By ANDREW NELSON, Staff Writer | Published September 27, 2012
The Catholic Church has announced plans to commemorate a Year of Faith worldwide, led by Pope Benedict XVI, beginning Oct. 11. In the Atlanta Archdiocese, Archbishop Wilton D. Gregory, who had already planned a Marian focus for the year, decided to join the two together—Mary and faith—to focus on “the image and example of Mary.”
Archbishop Gregory explained more about this special attention to the Mother of God in a recent question-and-answer dialogue with The Georgia Bulletin.
The year is known simply as the Year of Faith. Why did you choose to adopt a Marian focus for the year for the Atlanta Archdiocese?
My staff and I had decided about two years ago to focus this year on the image and example of Mary—under her many different titles that are identified with so many of the different communities that comprise the Archdiocese of Atlanta. She serves as a blessed foundation of unity for this great community, and her various titles should serve to draw us together in faith. When the Holy Father more recently designated this year as a Year of Faith—in commemoration of the 50th anniversary of the Second Vatican Council, I didn’t feel that we necessarily had to abandon our prior plans to focus on the Blessed Mother because she herself is the very personification of faith. It seemed reasonable to combine the themes into a single point of focus on that Woman of Faith who inspires us as her children—identifying with so many various peoples but always as their mother.
What does Mary represent for you?
She is the Mother who identifies herself with her children in each age, nation and in every culture. She is first and foremost, Mother—and like every Mother she is pivotal in the development of faith in the lives of her children.
How can Mary serve as a role model for women and men in the 21st century?
She stands out as a woman who listened and responded positively to God’s voice at a moment in time when things looked pretty dismal for the children of Israel. The Romans were an oppressive force in the lives of the Jewish people and the issue of religious liberty for the Jews was largely dependent upon the largesse of the ruling authority. This young woman of faith was unafraid to take a risk in doing what God invited her to do and to become a central part of God’s plan of salvation.
What are you most looking forward to as the Year of Faith gets underway?
I hope and pray that it will be a time when Catholics will rediscover the gift of faith, the gift of the profound spiritual dimensions of our ethnic and cultural identities and the cherished relationships with the Mother of God and with one another through her.
Do you have a particular devotion to one of the varied cultural expressions of Our Lady? How did the devotion come about? What has it meant to you through the years?
I must admit that I do not have a particular devotion that outranks all of the others. During my time in the Archdiocese of Chicago, I was very fortunate to experience the religious devotional life that many different cultures had in honoring the Mother of God. I can recall with great delight the festivities of the Polish community, the Croatian community, the Mexican community, the Lithuanian, the Italian community, the French community—all of them with special feasts and joyous celebrations that honored Mary.
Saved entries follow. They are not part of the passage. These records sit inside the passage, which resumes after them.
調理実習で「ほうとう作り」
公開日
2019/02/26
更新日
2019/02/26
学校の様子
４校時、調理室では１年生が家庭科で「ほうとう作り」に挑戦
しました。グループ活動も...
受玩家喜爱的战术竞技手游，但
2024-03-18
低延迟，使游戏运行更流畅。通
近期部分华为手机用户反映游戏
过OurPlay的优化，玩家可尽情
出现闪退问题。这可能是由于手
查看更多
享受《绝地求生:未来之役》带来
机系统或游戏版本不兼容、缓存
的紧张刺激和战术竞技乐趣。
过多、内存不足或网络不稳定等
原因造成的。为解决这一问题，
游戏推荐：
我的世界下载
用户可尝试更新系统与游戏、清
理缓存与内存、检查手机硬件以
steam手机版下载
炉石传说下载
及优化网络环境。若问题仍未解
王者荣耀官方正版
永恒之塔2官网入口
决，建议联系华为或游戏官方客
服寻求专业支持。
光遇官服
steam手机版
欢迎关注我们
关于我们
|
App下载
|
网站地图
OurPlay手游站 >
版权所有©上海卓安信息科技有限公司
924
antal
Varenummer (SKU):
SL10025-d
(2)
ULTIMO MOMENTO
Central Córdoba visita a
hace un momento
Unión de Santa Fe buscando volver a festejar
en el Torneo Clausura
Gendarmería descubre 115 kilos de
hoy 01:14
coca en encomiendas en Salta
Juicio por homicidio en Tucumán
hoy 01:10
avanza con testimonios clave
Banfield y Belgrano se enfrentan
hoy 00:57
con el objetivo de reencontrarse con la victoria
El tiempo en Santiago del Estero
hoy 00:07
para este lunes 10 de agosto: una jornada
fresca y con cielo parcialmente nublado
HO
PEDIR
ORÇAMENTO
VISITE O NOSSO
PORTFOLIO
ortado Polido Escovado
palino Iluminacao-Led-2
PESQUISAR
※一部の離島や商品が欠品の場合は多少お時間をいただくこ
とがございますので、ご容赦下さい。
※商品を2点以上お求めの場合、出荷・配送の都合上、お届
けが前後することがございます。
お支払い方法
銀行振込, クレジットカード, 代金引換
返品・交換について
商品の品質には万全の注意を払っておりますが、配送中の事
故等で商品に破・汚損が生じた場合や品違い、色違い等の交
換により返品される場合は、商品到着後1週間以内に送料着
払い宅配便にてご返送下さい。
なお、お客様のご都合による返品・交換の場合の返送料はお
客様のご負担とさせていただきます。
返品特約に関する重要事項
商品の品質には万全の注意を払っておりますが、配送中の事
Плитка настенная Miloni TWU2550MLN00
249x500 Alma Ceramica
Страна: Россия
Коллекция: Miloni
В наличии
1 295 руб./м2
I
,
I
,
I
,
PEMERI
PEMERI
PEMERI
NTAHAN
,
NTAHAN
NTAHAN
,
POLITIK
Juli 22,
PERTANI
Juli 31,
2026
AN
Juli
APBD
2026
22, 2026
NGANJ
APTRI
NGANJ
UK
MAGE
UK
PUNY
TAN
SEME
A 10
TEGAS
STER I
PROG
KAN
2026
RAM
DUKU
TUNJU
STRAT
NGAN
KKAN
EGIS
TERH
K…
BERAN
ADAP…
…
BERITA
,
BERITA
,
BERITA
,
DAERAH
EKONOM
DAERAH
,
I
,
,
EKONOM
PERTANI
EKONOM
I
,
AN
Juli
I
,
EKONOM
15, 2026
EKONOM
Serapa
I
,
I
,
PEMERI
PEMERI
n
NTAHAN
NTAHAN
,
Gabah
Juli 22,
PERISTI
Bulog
Since arriving here in the Archdiocese of Atlanta, I have rejoiced with the Cuban community, the Vietnamese community, and I still recall with great admiration the singing of the women from the Cameroon community as they attributed the ordination of our first Cameroon priest to the direct intercession of the Mother of God—“Mary did it for us!” In each situation the children of Mary recall that she has become one with them, taking on their appearance, their language, their attire—she follows her Son’s pattern of becoming incarnate within the human family. They all bring joy to my heart.
And since it is also the anniversary of Vatican Council II, has the Church’s understanding of Mary changed or deepened because of the council documents?
The Second Vatican Council placed heavy significant attention on Christology—the theology of Christ as God and Man and Redeemer and ecclesiology—the theology of the Church. Mariology is always a branch of Christology since she is the bridge that allows God to become Man. Because of the council our understanding of Mary was focused through Christ and she became the model and the mother of the Church as the first person of faith. While some older customs might have considered her apart from the Church and Christ in their theological understanding, Mary was placed in her proper place of honor by the council as the Mother of the Word made flesh and the very image of the Church in its perfection.
What are three goals you hope the people of the Archdiocese gain from the year?
I long for a deeper appreciation of our union in Christ because of the attention and the importance of the Mother of God. As we focus on a number of Marian titles during the course of this year, I hope we rediscover our union in Christ because His Mother has become our Mother. I hope that we rediscover a spirit of evangelical outreach as Mary has continually sought to welcome every culture and nation into the embrace of her Son’s Church. I hope that we can renew our gratitude for the gift that the Second Vatican Council was for the entire Church as it stands at the very heart of 20th-century Catholicism.